設立後は継続的な研究資金確保のために、他社の抗体をヒト型化して利益を上げながら、自社のパイプラインを臨床試験するという、抗体医薬企業であるPDLバイオファーマのビジネスモデルを参考に、オルガノンで培っていた技術を活用しキナーゼを製造販売しながら、キナーゼを用いた創薬を推進するビジネスモデルを開始した。その後、今日に至るまでに複数回のパイプライン導出や共同研究を実施している。 
2008年のジャスダックNEO上場及び2015年のヤンセンファーマへのパイプラインのライセンスアウトがそれぞれ大きな契機となっており、後者のヤンセンファーマのようなメガファーマとの取引実績は、その後の導出活動に好影響を与えている。また、ギリアドにもパイプラインを導出して、高いサイエンスレベルを評価されたことは、他社への良いシグナルとなっている。 
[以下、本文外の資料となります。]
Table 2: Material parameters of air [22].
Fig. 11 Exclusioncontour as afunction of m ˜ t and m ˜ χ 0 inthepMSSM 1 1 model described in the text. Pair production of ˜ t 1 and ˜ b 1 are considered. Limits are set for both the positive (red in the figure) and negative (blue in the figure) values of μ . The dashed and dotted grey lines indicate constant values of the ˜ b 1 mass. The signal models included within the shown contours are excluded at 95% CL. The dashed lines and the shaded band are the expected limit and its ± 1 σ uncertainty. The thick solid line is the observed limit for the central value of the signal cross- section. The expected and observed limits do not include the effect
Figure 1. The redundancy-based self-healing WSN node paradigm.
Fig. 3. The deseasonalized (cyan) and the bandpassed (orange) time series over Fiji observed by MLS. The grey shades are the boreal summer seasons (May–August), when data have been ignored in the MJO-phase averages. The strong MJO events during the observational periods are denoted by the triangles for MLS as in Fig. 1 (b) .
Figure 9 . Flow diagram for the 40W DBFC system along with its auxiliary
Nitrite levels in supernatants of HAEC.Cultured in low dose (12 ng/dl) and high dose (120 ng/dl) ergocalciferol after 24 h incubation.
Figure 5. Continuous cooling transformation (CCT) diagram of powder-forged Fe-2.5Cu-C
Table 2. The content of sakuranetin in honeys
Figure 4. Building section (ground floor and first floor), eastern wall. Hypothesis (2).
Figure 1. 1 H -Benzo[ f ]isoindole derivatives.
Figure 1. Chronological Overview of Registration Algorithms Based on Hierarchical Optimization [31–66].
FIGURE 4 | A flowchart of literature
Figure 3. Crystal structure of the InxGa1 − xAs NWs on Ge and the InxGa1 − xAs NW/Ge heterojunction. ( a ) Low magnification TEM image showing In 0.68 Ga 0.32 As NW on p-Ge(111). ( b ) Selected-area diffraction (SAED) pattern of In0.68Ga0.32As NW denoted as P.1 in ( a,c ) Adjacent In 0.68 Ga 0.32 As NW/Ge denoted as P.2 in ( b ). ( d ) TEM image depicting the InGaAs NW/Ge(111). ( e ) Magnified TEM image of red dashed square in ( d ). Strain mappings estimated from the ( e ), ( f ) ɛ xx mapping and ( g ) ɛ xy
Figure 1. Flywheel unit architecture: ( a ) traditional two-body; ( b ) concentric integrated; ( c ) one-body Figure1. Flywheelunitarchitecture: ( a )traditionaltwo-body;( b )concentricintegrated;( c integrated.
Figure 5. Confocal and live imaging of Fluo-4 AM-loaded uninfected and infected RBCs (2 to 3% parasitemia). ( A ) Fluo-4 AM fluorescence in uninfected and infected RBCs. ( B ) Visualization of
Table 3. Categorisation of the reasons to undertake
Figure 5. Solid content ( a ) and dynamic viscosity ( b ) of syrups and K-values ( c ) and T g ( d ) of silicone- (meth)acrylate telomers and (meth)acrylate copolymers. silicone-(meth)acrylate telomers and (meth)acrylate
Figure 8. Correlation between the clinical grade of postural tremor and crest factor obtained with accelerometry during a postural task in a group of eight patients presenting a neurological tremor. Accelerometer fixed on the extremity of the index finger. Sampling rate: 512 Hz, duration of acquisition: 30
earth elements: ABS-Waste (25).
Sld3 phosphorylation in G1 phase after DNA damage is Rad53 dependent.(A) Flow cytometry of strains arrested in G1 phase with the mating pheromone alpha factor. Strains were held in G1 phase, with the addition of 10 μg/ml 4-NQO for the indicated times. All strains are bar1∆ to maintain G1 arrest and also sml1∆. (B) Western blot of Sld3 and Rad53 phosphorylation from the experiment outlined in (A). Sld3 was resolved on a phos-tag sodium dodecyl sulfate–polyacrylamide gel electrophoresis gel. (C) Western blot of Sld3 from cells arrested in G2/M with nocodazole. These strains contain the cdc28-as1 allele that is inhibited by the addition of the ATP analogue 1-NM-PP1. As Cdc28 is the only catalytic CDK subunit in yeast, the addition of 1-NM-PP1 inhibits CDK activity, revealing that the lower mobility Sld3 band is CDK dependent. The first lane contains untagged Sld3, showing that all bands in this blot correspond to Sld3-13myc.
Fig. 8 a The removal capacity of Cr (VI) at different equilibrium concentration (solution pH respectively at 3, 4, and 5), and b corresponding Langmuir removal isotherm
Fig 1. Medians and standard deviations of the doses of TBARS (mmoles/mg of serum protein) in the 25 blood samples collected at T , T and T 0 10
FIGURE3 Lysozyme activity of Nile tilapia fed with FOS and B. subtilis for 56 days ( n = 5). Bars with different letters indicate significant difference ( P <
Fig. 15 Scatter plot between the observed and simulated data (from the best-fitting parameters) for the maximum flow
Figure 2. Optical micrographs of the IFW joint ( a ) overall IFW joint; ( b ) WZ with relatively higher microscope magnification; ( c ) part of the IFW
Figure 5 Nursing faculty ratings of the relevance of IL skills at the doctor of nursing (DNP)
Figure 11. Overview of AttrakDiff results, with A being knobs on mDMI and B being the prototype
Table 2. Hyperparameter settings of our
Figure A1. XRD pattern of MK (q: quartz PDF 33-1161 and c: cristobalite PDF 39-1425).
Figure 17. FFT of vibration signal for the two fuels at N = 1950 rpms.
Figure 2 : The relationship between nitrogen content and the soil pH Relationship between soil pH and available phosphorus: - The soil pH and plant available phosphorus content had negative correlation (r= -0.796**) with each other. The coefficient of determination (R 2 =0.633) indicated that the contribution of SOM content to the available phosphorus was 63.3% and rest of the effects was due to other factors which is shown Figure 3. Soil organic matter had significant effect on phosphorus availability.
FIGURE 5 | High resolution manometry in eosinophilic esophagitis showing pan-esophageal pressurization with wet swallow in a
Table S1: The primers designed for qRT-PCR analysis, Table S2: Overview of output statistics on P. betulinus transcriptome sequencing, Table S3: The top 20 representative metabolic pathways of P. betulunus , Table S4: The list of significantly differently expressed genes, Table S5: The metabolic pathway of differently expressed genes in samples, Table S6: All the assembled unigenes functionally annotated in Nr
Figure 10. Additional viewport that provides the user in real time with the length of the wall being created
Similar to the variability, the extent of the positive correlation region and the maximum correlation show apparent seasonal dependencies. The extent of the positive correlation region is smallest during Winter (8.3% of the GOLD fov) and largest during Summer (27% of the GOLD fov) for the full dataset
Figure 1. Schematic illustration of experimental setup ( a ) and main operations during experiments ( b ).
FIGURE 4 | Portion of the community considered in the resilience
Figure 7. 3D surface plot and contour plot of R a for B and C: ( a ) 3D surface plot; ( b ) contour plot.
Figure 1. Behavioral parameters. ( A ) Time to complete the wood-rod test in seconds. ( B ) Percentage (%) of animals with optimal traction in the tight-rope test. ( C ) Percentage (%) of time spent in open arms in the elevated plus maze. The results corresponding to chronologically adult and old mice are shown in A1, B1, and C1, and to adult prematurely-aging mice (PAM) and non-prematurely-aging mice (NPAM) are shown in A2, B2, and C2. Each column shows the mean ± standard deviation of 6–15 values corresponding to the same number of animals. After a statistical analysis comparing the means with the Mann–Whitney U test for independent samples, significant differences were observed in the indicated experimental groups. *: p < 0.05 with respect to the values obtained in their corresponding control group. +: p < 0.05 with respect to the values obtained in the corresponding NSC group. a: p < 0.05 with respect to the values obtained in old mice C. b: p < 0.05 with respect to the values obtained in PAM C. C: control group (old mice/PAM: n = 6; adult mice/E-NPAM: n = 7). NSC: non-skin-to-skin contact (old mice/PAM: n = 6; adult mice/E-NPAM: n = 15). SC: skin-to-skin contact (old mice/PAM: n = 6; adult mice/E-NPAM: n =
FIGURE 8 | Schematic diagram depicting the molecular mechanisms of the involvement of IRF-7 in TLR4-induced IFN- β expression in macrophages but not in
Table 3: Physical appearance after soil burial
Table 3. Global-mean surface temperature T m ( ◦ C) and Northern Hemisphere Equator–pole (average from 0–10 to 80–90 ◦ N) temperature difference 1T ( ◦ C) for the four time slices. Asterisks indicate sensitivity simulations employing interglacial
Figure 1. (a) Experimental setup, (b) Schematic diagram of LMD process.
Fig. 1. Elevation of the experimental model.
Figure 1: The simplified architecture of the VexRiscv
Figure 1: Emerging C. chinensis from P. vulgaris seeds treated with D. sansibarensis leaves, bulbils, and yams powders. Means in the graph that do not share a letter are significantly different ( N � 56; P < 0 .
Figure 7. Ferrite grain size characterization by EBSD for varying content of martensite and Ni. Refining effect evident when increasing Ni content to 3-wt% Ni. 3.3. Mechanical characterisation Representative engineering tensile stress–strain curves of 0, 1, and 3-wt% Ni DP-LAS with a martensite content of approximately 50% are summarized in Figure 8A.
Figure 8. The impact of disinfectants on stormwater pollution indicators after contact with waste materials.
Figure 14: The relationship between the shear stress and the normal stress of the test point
Q. 中長期的に、どの分野で創薬・製薬を目指しているか?  

A.経口薬は注射薬に比べて開発難易度が高いものの、患者にとっての利便性が高いため、経口薬の開発を基本目標としている。また、ターゲットの病気については、アンメット・メディカル・ニーズの高い、キナーゼが原因となるがん等としている。 
近年はメガファーマによるバイオベンチャーのM&Aが多く見られるが、当社はEXITすることなく、自社による臨床試験のPh.2にこだわらず、Ph.1でも好結果が得られればメガファーマと交渉を開始することで、世界の医薬品供給者であり続けたいと考えている。 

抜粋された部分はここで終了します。